During my PhD and one-year Postdoctoral position (2010 – 2015) at the Dept. Plant Biology and Ecology (University of Seville) and at the Institute of Natural Resources and Agrobiology of Seville (IRNAS-CSIC) in Spain, my main goals were (i) to assess plant indicators to water stress for optimizing irrigation scheduling in olive orchards, and (ii) to integrate plant physiological knowledge within mechanistic models to understand the mechanisms behind the control of transpiration by stomata in olive and almond species under drought conditions.

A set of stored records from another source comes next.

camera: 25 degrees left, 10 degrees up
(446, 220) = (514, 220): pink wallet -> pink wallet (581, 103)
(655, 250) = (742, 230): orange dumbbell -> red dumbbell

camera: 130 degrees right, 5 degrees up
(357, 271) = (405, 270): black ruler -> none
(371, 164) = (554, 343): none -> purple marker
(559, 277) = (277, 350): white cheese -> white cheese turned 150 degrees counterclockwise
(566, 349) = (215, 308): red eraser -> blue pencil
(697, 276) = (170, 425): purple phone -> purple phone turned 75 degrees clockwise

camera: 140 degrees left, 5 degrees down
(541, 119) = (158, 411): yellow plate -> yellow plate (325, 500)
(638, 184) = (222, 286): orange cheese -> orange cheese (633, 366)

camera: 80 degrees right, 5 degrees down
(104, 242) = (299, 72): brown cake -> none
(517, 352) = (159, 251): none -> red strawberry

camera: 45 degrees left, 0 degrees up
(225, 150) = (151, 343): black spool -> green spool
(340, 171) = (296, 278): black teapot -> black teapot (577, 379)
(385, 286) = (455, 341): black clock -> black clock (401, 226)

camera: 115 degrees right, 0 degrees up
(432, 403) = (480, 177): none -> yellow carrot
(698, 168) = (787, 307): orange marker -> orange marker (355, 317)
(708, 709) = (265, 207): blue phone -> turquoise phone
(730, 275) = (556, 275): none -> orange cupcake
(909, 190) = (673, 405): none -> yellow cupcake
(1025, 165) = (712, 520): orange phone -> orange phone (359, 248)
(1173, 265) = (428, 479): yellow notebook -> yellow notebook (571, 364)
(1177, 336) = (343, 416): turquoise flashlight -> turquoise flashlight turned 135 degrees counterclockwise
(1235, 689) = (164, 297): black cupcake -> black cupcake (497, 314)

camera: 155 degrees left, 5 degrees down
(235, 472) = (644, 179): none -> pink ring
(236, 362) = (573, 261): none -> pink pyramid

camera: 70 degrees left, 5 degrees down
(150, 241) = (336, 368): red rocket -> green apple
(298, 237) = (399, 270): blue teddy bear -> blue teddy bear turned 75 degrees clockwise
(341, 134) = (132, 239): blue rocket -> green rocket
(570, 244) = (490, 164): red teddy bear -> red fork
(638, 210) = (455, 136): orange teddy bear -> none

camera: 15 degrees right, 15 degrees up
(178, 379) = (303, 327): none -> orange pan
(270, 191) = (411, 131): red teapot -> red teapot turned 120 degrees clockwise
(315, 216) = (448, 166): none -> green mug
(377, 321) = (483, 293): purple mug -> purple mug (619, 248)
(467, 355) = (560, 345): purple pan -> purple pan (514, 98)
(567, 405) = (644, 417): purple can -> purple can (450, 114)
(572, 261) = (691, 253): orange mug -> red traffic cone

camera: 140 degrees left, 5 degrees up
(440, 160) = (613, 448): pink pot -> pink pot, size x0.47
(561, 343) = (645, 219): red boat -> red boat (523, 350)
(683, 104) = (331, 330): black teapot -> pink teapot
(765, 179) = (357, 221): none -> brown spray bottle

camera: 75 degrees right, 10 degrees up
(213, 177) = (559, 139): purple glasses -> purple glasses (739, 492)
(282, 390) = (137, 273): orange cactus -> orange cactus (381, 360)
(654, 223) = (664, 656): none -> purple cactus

I came from Andalucía (a warm, Mediterranean region of Southern Spain) to Tasmania (a cool, temperate island of Southern Australia) in November 2016 to work in A/Prof Tim Brodribb’s lab. My first purpose was to improve my skills using cutting-edge techniques and ‘state-of-the-art’ knowledge about plant physiological response to drought. Drought events are expected to increase over time due to climate change and plant species are especially sensitive to these events. It is crucial to explore the physiological mechanisms underlying plant water stress, one such mechanism is plant hydraulic conductance. Plant hydraulic conductance is the main limitation of the water uptake and transport, and hence, it limits the plant gas exchange affecting productivity, growth, and even mortality. During my first phase as Postdoctoral Researcher at Brodribb’s lab, I mainly focused my investigation on exploring plant hydraulic resistance to cavitation (in olive species) using the novel non-invasive optical method.
In August 2017 I was awarded a Marie-Sklodowska-Curie Action grant (AgroPHYS project) by the European Commission, which will allow me to spend two years more at Brodribb’s lab. The central aims of AgroPHYS are (i) to disentangle key physiological mechanisms of plant response to drought focussing on stomatal function and how stomata are controlled, and (ii) to apply that knowledge, combined with new mechanistic model approaches and improved plant sensors, on agricultural species seeking to optimize water use without impacting productivity.